J'invite les députés à cette collaboration.

M. ROY (Beauce): Merci, M. le Président. Dans l'étude du projet de loi no 276, j'ai fait référence à la fiscalité parce qu'à l'heure actuelle on ne peut pas ne pas parler de fiscalité lorsqu'on parle de regroupement des municipalités, puisqu'on veut justement faire du regroupement municipal pour permettre aux municipalités de jouer leur rôle. Si on refuse de parler de fiscalité, on passe à côté du problème. Or, c'est justement là qu'on voit les intentions du gouvernement, qui sont encore de passer à côté du problème fondamental des municipalités du Québec et que le gouvernement veut reporter le problème dans des chicanes, dans des débats de structures au lieu de s'attaquer au problème de fond, au problème fondamental.

Or, par voie de référence — et le règlement nous le permet — nous pouvons faire un parallèle à ce moment-ci pour démontrer au gouvernement que la loi favorisant le regroupement des municipalités devrait être plus complète et aurait dû contenir un aspect du problème pour permettre de régler le problème fiscal que les municipalités doivent envisager.

C'était le sens de mon intervention.

Loin de moi l'intention de m'écarter du sujet et d'aborder un sujet qui n'avait aucun rapport avec le présent projet de loi. Je disais donc que le véritable problème fondamental — je sais que ça fait mal au ministre, au gouvernement — c'est un problème fiscal, le problème financier. Et si le gouvernement continue à vouloir refuser de ne pas l'aborder, nous allons constater, dans deux, trois, quatre ou cinq ans qu'il n'y a absolument rien de réglé au Québec, qu'on a fait énormément de débats au niveau des structures municipales, mais que nos municipalités ont continué de s'embourber, que les problèmes sont restés là, qu'il n'y a à peu près absolument rien de réglé. C'était pourquoi je voulais intervenir en parlant un peu du problème fiscal.

Vous me permettrez de faire un parallèle — puisqu'on veut parler de regroupement et qu'on ne semble pas tellement intéressé de parler du problème fiscal, le seul moyen qui pourrait régler la question — entre ce qui s'est fait en France au niveau du regroupement — et citer quelques statistiques — et ce que le gouvernement a l'intention de faire au Québec.

== Lignes enregistrées ==

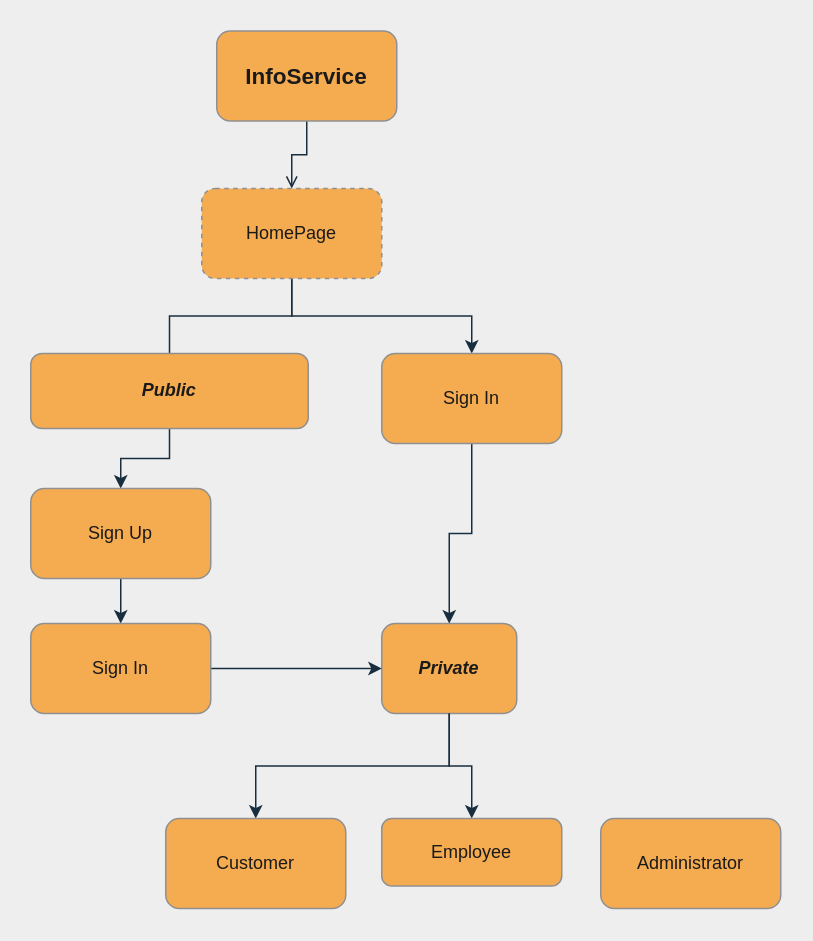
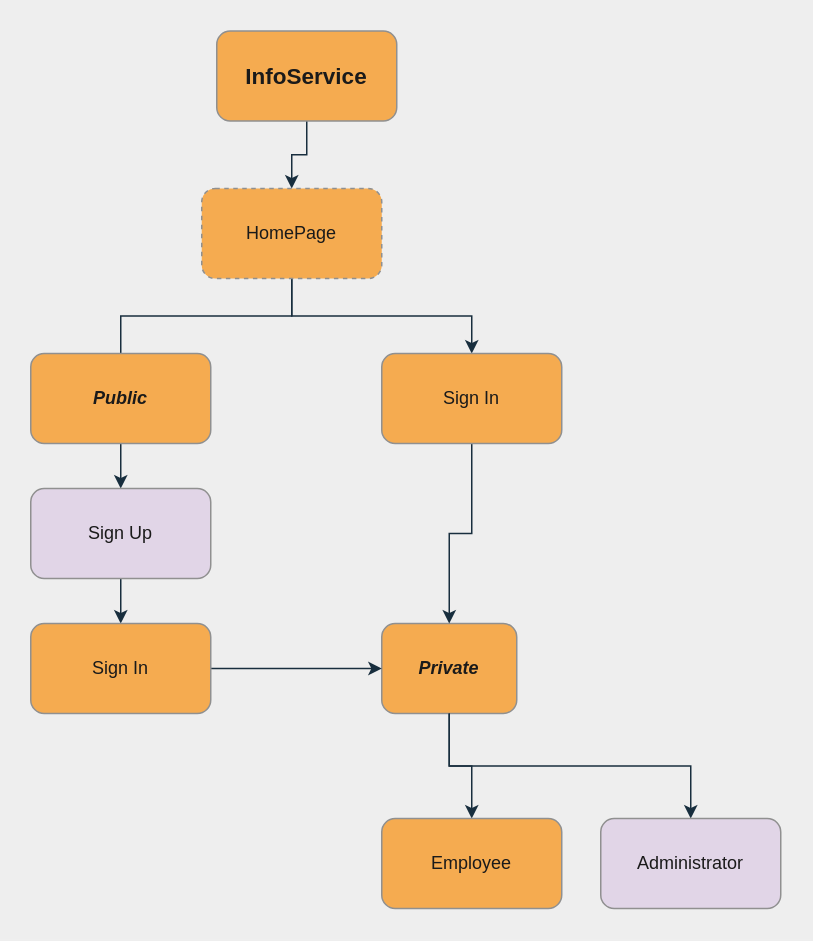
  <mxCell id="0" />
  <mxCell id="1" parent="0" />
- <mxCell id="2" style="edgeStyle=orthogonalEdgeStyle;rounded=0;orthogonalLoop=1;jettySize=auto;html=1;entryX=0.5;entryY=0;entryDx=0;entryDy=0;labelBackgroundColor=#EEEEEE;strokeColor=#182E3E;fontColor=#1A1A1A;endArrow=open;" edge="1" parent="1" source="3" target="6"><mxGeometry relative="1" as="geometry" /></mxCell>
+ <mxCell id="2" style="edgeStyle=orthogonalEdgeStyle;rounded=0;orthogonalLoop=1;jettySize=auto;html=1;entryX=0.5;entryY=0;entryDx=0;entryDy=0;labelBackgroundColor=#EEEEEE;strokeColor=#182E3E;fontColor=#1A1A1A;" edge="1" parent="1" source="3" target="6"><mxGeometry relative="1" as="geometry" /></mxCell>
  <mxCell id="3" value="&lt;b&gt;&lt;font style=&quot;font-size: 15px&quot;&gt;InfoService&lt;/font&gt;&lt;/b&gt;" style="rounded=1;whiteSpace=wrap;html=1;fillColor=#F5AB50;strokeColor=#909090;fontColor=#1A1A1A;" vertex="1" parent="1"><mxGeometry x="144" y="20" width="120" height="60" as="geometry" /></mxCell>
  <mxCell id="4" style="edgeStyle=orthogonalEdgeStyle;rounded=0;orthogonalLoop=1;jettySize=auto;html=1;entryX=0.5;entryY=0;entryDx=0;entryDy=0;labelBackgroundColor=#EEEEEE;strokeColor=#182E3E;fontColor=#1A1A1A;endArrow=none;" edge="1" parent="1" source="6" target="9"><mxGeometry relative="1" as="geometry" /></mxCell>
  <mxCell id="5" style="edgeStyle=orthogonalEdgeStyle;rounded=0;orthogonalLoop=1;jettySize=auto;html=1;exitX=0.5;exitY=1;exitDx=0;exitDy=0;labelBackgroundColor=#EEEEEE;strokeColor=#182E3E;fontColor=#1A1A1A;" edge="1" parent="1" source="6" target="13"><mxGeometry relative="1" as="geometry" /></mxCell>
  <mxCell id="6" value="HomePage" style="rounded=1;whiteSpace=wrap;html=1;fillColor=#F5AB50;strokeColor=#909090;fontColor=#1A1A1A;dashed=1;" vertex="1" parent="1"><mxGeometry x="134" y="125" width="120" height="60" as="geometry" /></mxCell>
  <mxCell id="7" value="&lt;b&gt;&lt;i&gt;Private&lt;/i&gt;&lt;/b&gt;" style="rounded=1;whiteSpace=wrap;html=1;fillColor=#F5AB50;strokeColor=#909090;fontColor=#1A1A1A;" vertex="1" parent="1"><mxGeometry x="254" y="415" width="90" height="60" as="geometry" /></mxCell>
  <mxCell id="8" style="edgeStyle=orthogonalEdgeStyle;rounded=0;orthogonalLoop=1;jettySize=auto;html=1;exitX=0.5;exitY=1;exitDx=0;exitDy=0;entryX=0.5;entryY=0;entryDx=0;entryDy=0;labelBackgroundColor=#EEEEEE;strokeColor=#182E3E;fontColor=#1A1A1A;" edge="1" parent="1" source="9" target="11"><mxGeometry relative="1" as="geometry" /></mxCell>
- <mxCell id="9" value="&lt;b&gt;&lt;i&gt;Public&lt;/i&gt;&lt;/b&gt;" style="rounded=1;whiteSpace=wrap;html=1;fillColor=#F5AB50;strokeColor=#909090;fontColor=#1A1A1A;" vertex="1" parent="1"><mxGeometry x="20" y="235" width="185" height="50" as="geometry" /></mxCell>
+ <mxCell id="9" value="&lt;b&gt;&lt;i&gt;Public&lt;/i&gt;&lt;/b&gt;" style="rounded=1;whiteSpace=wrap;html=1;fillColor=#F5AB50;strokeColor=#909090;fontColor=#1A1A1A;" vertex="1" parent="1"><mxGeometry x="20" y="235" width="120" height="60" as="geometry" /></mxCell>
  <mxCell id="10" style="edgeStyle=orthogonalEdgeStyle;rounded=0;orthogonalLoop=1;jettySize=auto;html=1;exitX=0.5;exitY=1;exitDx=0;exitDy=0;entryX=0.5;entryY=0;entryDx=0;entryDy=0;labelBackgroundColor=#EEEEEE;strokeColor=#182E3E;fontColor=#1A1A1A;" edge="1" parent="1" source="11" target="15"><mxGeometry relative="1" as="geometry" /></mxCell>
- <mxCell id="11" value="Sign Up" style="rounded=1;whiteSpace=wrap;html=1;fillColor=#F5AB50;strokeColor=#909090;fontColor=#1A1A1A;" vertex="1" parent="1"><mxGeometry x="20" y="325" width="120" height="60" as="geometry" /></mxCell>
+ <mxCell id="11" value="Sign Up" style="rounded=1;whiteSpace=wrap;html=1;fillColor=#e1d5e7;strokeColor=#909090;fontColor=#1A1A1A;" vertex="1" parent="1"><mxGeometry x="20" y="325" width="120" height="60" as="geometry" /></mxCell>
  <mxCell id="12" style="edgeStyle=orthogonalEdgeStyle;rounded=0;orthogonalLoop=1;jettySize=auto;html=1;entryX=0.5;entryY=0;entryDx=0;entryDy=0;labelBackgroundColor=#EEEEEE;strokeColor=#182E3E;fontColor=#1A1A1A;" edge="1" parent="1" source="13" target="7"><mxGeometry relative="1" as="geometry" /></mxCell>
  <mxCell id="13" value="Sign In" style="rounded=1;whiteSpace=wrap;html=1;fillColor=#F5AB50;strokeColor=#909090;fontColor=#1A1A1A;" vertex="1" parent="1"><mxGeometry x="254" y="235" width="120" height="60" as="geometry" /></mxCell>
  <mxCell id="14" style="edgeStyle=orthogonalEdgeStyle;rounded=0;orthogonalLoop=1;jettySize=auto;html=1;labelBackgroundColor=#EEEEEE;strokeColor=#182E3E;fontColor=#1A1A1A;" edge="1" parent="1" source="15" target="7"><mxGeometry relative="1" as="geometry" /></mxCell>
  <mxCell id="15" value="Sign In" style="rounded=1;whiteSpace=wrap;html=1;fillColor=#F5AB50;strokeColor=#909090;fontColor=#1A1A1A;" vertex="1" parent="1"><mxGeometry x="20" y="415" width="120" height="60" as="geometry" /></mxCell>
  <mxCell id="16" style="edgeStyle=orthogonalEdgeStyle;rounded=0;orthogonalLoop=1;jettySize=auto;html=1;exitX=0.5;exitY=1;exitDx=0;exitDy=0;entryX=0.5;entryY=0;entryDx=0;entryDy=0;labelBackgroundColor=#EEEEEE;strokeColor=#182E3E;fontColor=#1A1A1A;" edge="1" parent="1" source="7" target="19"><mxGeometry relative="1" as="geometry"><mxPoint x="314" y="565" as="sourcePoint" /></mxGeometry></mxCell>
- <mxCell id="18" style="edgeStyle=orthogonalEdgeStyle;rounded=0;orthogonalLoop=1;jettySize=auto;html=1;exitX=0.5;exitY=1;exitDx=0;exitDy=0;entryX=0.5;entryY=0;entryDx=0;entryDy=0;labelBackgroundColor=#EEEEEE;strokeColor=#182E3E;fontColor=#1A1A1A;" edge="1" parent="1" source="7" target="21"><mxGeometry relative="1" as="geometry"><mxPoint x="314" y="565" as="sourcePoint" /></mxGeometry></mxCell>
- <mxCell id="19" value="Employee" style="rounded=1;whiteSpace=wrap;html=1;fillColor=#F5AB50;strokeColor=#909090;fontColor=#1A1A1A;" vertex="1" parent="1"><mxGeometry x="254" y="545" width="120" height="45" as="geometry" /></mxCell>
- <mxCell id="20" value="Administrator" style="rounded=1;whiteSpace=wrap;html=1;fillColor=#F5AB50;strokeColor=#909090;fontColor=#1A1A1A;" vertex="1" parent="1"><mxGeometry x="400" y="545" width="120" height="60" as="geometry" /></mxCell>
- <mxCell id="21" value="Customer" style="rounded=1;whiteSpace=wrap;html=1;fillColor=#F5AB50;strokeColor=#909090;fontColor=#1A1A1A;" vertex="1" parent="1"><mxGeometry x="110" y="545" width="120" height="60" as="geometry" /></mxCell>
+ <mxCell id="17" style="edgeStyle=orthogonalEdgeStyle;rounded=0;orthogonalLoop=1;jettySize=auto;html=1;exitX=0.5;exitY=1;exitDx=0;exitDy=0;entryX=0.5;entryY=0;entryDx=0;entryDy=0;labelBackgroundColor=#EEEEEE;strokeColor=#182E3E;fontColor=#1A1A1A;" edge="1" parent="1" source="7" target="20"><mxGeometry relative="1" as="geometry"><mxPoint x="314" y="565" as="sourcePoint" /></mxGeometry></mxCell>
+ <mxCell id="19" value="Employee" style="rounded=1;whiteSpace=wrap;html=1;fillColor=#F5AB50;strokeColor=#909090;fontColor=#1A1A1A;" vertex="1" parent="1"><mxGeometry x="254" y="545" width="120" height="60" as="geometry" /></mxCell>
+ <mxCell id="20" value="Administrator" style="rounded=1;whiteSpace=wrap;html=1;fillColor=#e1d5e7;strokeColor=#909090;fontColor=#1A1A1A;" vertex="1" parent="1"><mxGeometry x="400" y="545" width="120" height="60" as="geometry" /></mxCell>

== Travail à faire ==
a. Dans l'extrait du document, à quel projet de loi M. Roy fait-il référence au début de son intervention ?
b. Relevez, dans l'extrait du document, tous les nombres d'années que M. Roy évoque lorsqu'il prédit que rien ne sera réglé au Québec.
c. Recopiez le passage de l'extrait du document allant de « C'était le sens » à « du problème fiscal. ».

== Réponses ==
a. Au projet de loi no 276.

b. Deux, trois, quatre, cinq.

c.
C'était le sens de mon intervention.

Loin de moi l'intention de m'écarter du sujet et d'aborder un sujet qui n'avait aucun rapport avec le présent projet de loi. Je disais donc que le véritable problème fondamental — je sais que ça fait mal au ministre, au gouvernement — c'est un problème fiscal, le problème financier. Et si le gouvernement continue à vouloir refuser de ne pas l'aborder, nous allons constater, dans deux, trois, quatre ou cinq ans qu'il n'y a absolument rien de réglé au Québec, qu'on a fait énormément de débats au niveau des structures municipales, mais que nos municipalités ont continué de s'embourber, que les problèmes sont restés là, qu'il n'y a à peu près absolument rien de réglé. C'était pourquoi je voulais intervenir en parlant un peu du problème fiscal.